On November 22, 2022, at 11:57 a.m., a 1999 Robinson R44 helicopter nicknamed "WBTV Sky3" crashed onto the grass verge of I-77 in south Charlotte during a training exercise. Both occupants, WBTV pilot Chip Tayag and WBTV meteorologist Jason Myers, were pronounced dead at the scene. WBTV anchors Molly Grantham and Jamie Boll covered the incident live on the air, before receiving confirmation it was their own station's helicopter and crewmen involved in the crash; the station released a statement citing the incident as a "terrible loss" to the WBTV family. WBTV received an immediate outpouring of support from the community, sister stations, and other media outlets; Governor Roy Cooper and Pastor Franklin Graham posted condolences on social media, and the Carolina Panthers and Charlotte FC delayed their 2022 Christmas tree lighting ceremony at Bank of America Stadium for a moment of silence in honor of Tayag and Myers.
Witnesses to the crash claim the helicopter was visibly faltering, and in a steeply-banked spiral as it came down. Witnesses also claim that Tayag, a pilot with over 20 years of experience, deliberately steered the falling helicopter into the grass to avoid crashing into nearby buildings or onto the Interstate itself, which was crowded with Thanksgiving week traffic at the time. The FAA and NTSB began an investigation into the incident; the preliminary findings of this investigation, coupled with the available RadarBox data, indicated that the helicopter was initially traveling at, and made three 360-degree turns just before it crashed. Tayag, the pilot, never issued any distress signal, though he was in contact with CLT air traffic control moments before the crash. A further NTSB report released May 2, 2024, stated "inadequate inspections" did not reveal loose parts; these likely caused a loss of control, leading to the crash.

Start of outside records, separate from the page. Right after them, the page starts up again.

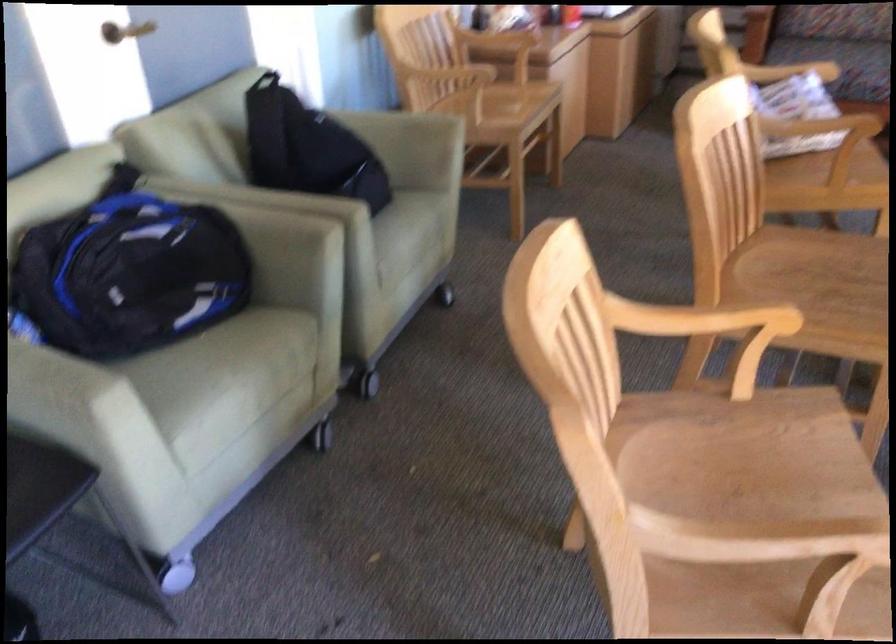
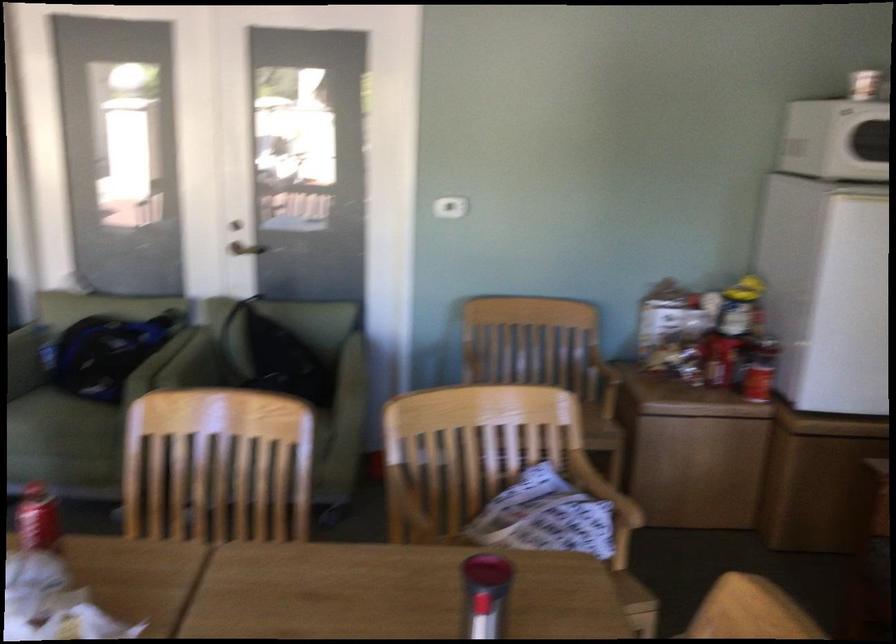
In the second image, find the point that corresponds to point (336, 136) in the first image.

(282, 359)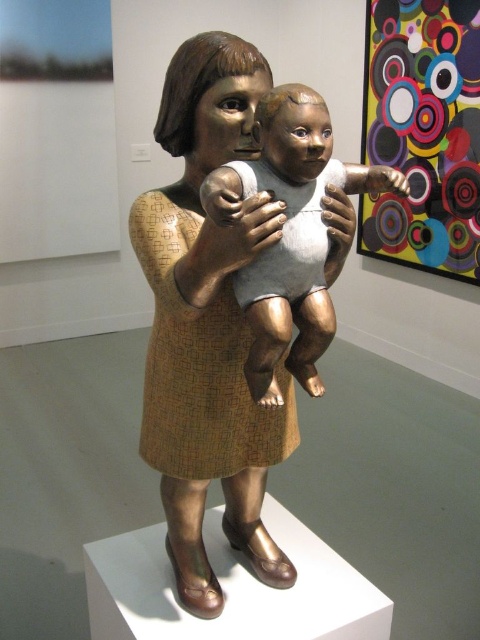
Does bronze statue at center have a smaller size compared to matte white baby at center?

Actually, bronze statue at center might be larger than matte white baby at center.

Can you confirm if bronze statue at center is shorter than matte white baby at center?

In fact, bronze statue at center may be taller than matte white baby at center.

Which is in front, point (216, 33) or point (294, 172)?

Positioned in front is point (294, 172).

What are the coordinates of `bronze statue at center` in the screenshot? It's located at (208, 323).

Which of these two, multicolored concentric circles on canvas at upper right or matte white baby at center, stands shorter?

With less height is matte white baby at center.

Is point (381, 4) more distant than point (297, 362)?

Yes, point (381, 4) is farther from viewer.

Locate an element on the screen. This screenshot has height=640, width=480. multicolored concentric circles on canvas at upper right is located at coordinates (423, 132).

Which of these two, bronze statue at center or multicolored concentric circles on canvas at upper right, stands shorter?

bronze statue at center is shorter.

Does bronze statue at center appear on the right side of multicolored concentric circles on canvas at upper right?

In fact, bronze statue at center is to the left of multicolored concentric circles on canvas at upper right.

Identify the location of bronze statue at center. (208, 323).

Image resolution: width=480 pixels, height=640 pixels. I want to click on bronze statue at center, so click(208, 323).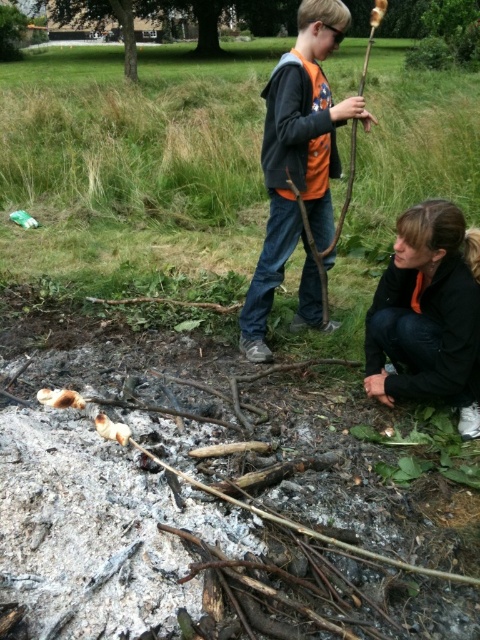
You are planning to place a small table between the orange fabric shirt at center and the black soft jacket at lower right. What is the minimum length the table should be to fit between them?

The orange fabric shirt at center and black soft jacket at lower right are 3.80 feet apart, so the table should be at least 3.80 feet long to fit between them.

In the scene where two people are roasting marshmallows over a fire, you notice an orange fabric shirt at center and a black soft jacket at lower right. Which of these items is positioned more to the right side of the image?

The orange fabric shirt at center is positioned to the right of the black soft jacket at lower right, so the orange fabric shirt at center is more to the right side of the image.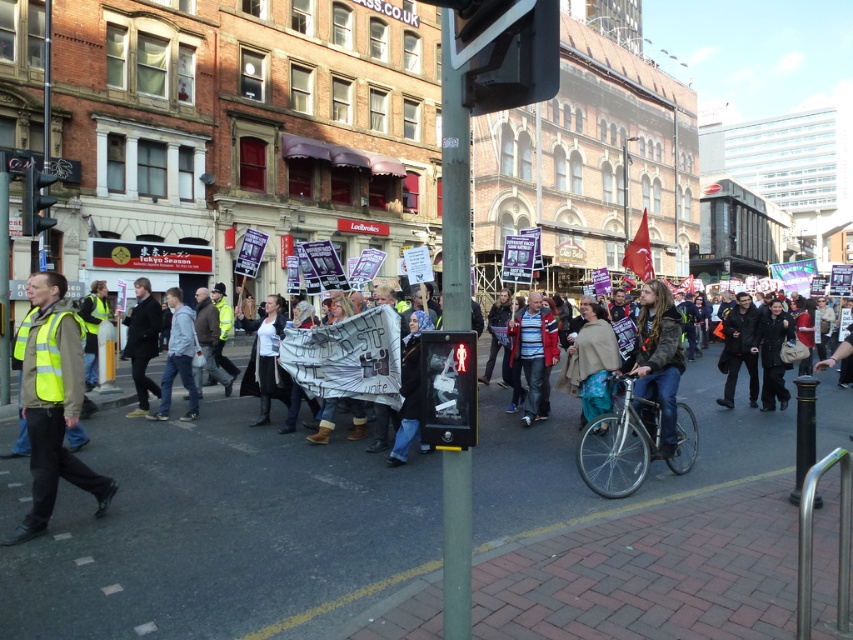
Question: Does striped cotton shirt at center have a smaller size compared to dark gray jacket at center?

Choices:
 (A) no
 (B) yes

Answer: (A)

Question: Considering the relative positions of denim jacket at center and black leather jacket at center in the image provided, where is denim jacket at center located with respect to black leather jacket at center?

Choices:
 (A) below
 (B) above

Answer: (A)

Question: Which point is farther from the camera taking this photo?

Choices:
 (A) (218, 614)
 (B) (42, 467)
 (C) (734, 320)

Answer: (C)

Question: Which is nearer to the denim jacket at center?

Choices:
 (A) striped cotton shirt at center
 (B) dark gray jacket at center
 (C) light gray fabric jacket at center

Answer: (A)

Question: Is brick pavement at lower center further to the viewer compared to beige woolen cape at center?

Choices:
 (A) no
 (B) yes

Answer: (A)

Question: Which is farther from the denim jacket at center?

Choices:
 (A) beige woolen cape at center
 (B) dark gray jacket at center
 (C) black leather jacket at center

Answer: (B)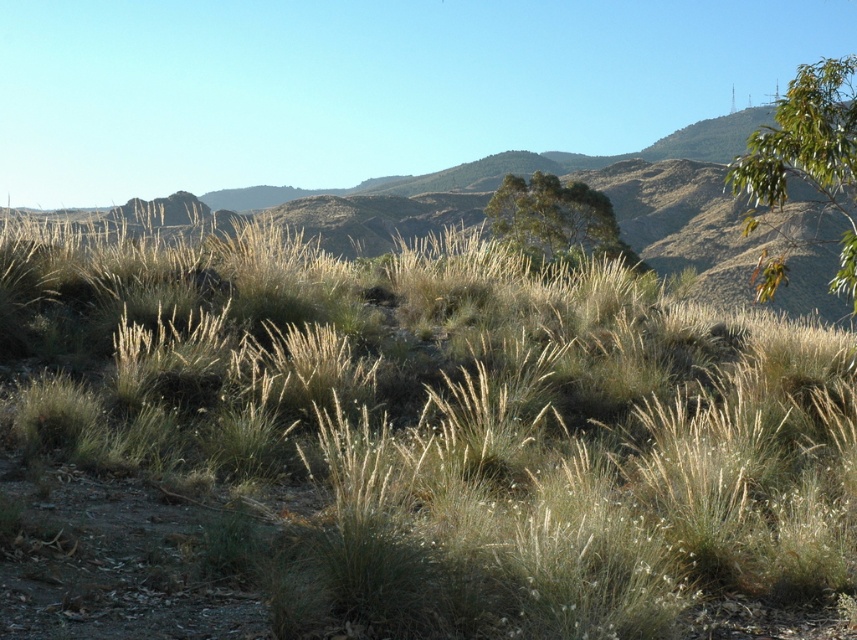
You are standing in the middle of the dry grass at center and want to walk towards the green leafy tree at upper right. Which direction should you move to reach it?

You should move to the right because the green leafy tree at upper right is to the right of the dry grass at center.

You are a hiker trying to find shade in the dry grass at center. The green leafy tree at upper right is nearby. Which direction should you walk to reach the shade provided by the tree?

The dry grass at center is positioned under the green leafy tree at upper right, so walking towards the upper right direction will lead you to the shade provided by the tree.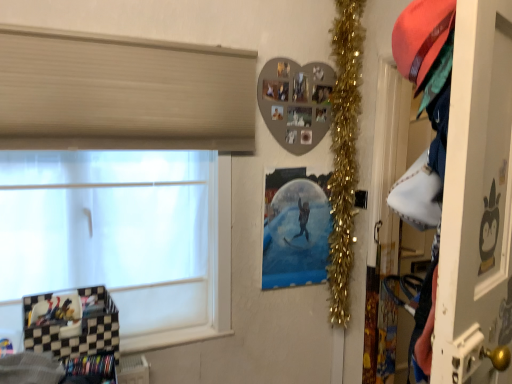
What is the approximate height of gold tinsel garland at upper right?

gold tinsel garland at upper right is 5.45 feet tall.

Find the location of a particular element. The image size is (512, 384). white matte window at left is located at coordinates (122, 93).

Considering the relative sizes of metallic silver poster at center and white matte window at left in the image provided, is metallic silver poster at center taller than white matte window at left?

No.

Which point is more distant from viewer, (297, 274) or (108, 84)?

The point (297, 274) is farther from the camera.

Looking at the image, does metallic silver poster at center seem bigger or smaller compared to white matte window at left?

metallic silver poster at center is smaller than white matte window at left.

How different are the orientations of metallic silver poster at center and white matte window at left in degrees?

1.31 degrees.

Is gold tinsel garland at upper right shorter than metallic silver poster at center?

Incorrect, the height of gold tinsel garland at upper right does not fall short of that of metallic silver poster at center.

Which object is more forward, gold tinsel garland at upper right or metallic silver poster at center?

gold tinsel garland at upper right is more forward.

What are the coordinates of `christmas decoration above the metallic silver poster at center (from a real-world perspective)` in the screenshot? It's located at (344, 151).

Can you confirm if metallic silver poster at center is shorter than white glossy screen door at right?

Yes, metallic silver poster at center is shorter than white glossy screen door at right.

Is point (304, 174) closer to viewer compared to point (509, 277)?

No.

From the image's perspective, does metallic silver poster at center appear higher than white glossy screen door at right?

No.

Where is `picture frame behind the white glossy screen door at right`? The height and width of the screenshot is (384, 512). picture frame behind the white glossy screen door at right is located at coordinates (295, 228).

Is gold tinsel garland at upper right positioned with its back to white glossy screen door at right?

No, gold tinsel garland at upper right is not facing away from white glossy screen door at right.

Which point is more forward, (337, 299) or (464, 273)?

The point (464, 273) is closer.

Measure the distance between gold tinsel garland at upper right and white glossy screen door at right.

gold tinsel garland at upper right and white glossy screen door at right are 1.25 meters apart.

Is gold tinsel garland at upper right beside white glossy screen door at right?

There is a gap between gold tinsel garland at upper right and white glossy screen door at right.

Where is `christmas decoration above the white matte window at left (from a real-world perspective)`? Image resolution: width=512 pixels, height=384 pixels. christmas decoration above the white matte window at left (from a real-world perspective) is located at coordinates (344, 151).

Is white matte window at left inside or outside of gold tinsel garland at upper right?

white matte window at left is not inside gold tinsel garland at upper right, it's outside.

Is white matte window at left oriented away from gold tinsel garland at upper right?

No, white matte window at left is not facing the opposite direction of gold tinsel garland at upper right.

Considering the sizes of objects white matte window at left and gold tinsel garland at upper right in the image provided, who is thinner, white matte window at left or gold tinsel garland at upper right?

With smaller width is white matte window at left.

Which object is thinner, gold tinsel garland at upper right or white matte window at left?

Thinner between the two is white matte window at left.

From the image's perspective, is gold tinsel garland at upper right above white matte window at left?

Yes, from the image's perspective, gold tinsel garland at upper right is on top of white matte window at left.

How different are the orientations of gold tinsel garland at upper right and white matte window at left in degrees?

There is a 0.118-degree angle between the facing directions of gold tinsel garland at upper right and white matte window at left.

Measure the distance between gold tinsel garland at upper right and white matte window at left.

The distance of gold tinsel garland at upper right from white matte window at left is 32.53 inches.

Considering the relative sizes of white matte window at left and metallic silver poster at center in the image provided, is white matte window at left smaller than metallic silver poster at center?

Actually, white matte window at left might be larger than metallic silver poster at center.

Between point (200, 143) and point (295, 280), which one is positioned in front?

Positioned in front is point (200, 143).

Can you tell me how much white matte window at left and metallic silver poster at center differ in facing direction?

They differ by 1.31 degrees in their facing directions.

Is white matte window at left closer to camera compared to metallic silver poster at center?

Yes, white matte window at left is closer to the camera.

Locate an element on the screen. The height and width of the screenshot is (384, 512). picture frame behind the white matte window at left is located at coordinates (295, 228).

This screenshot has width=512, height=384. In order to click on picture frame that appears below the gold tinsel garland at upper right (from a real-world perspective) in this screenshot , I will do (x=295, y=228).

When comparing their distances from white matte window at left, does white glossy screen door at right or gold tinsel garland at upper right seem further?

white glossy screen door at right.

Looking at the image, which one is located further to white matte window at left, metallic silver poster at center or white glossy screen door at right?

The object further to white matte window at left is white glossy screen door at right.

Estimate the real-world distances between objects in this image. Which object is closer to metallic silver poster at center, gold tinsel garland at upper right or white glossy screen door at right?

Among the two, gold tinsel garland at upper right is located nearer to metallic silver poster at center.

Based on their spatial positions, is white glossy screen door at right or white matte window at left closer to gold tinsel garland at upper right?

white matte window at left is positioned closer to the anchor gold tinsel garland at upper right.

Considering their positions, is white matte window at left positioned further to gold tinsel garland at upper right than white glossy screen door at right?

The object further to gold tinsel garland at upper right is white glossy screen door at right.

Looking at the image, which one is located closer to gold tinsel garland at upper right, white matte window at left or metallic silver poster at center?

metallic silver poster at center.

Considering their positions, is gold tinsel garland at upper right positioned closer to white matte window at left than white glossy screen door at right?

The object closer to white matte window at left is gold tinsel garland at upper right.

Estimate the real-world distances between objects in this image. Which object is further from metallic silver poster at center, white glossy screen door at right or gold tinsel garland at upper right?

The object further to metallic silver poster at center is white glossy screen door at right.

Find the location of a particular element. This screenshot has height=384, width=512. christmas decoration located between white glossy screen door at right and metallic silver poster at center in the depth direction is located at coordinates (344, 151).

The height and width of the screenshot is (384, 512). Identify the location of window between white glossy screen door at right and gold tinsel garland at upper right along the z-axis. (122, 93).

You are a GUI agent. You are given a task and a screenshot of the screen. Output one action in this format:
    pyautogui.click(x=<x>, y=<y>)
    Task: Click on the picture frame between white matte window at left and gold tinsel garland at upper right from left to right
    This screenshot has height=384, width=512.
    Given the screenshot: What is the action you would take?
    pyautogui.click(x=295, y=228)

Find the location of `window positioned between white glossy screen door at right and metallic silver poster at center from near to far`. window positioned between white glossy screen door at right and metallic silver poster at center from near to far is located at coordinates (122, 93).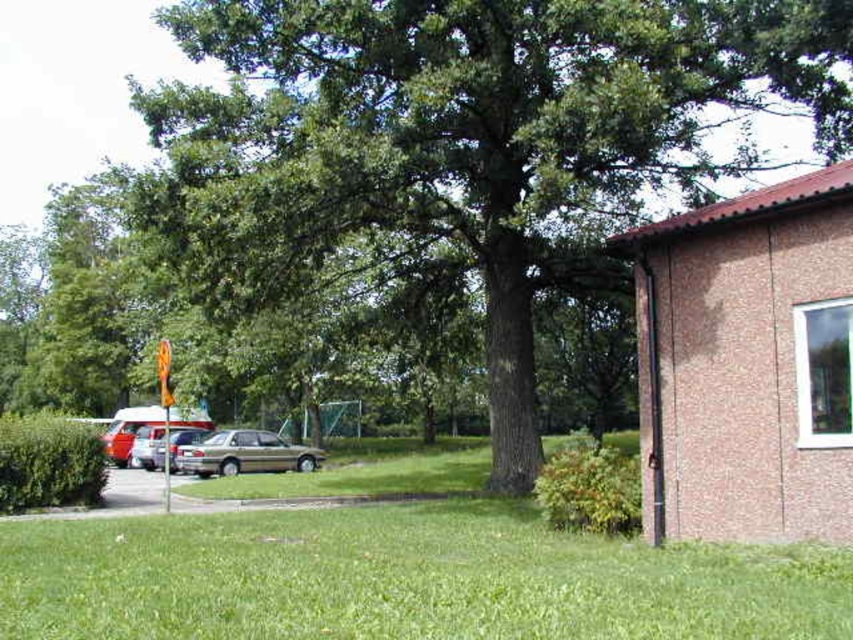
You are standing in the outdoor scene and want to take a photo of the green leafy tree at center. If you move 0.1 units to the right in the image coordinate system, will the tree still be in the frame?

The green leafy tree at center is located at point (466, 141). Moving 0.1 units to the right would place you at 0.322 on the x axis. Since the tree is still within the image boundaries, it will remain in the frame.

You are standing at the center of the image and want to walk towards the point that is closer to you. Which point should you walk towards, point (x=212, y=435) or point (x=157, y=456)?

Point (x=212, y=435) is in front of point (x=157, y=456), so you should walk towards point (x=212, y=435) as it is closer to you.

On March 6, 2023, the family of Jason Myers filed a wrongful death lawsuit against Wilson Air Center in North Carolina; this lawsuit was later expanded to include a claim of negligence against Total Traffic and Weather Network and iHeartMedia, who employed Chip Tayag and were responsible for the maintenance of the helicopter. The lawsuit alleged that the helicopter was poorly maintained, leading to the crash. That case was dismissed but a trial for helicopter owner TTWN and iHeartMedia was planned for 2025. Tayag's wife filed her own suit in November 2024 against Robinson Helicopter Company, alleging the company knew about problems with its helicopters. Ruling on the 2023 suit on September 18, 2025, Judge Forrest Bridges approved a $50 million settlement to be paid by TTWN and iHeartMedia.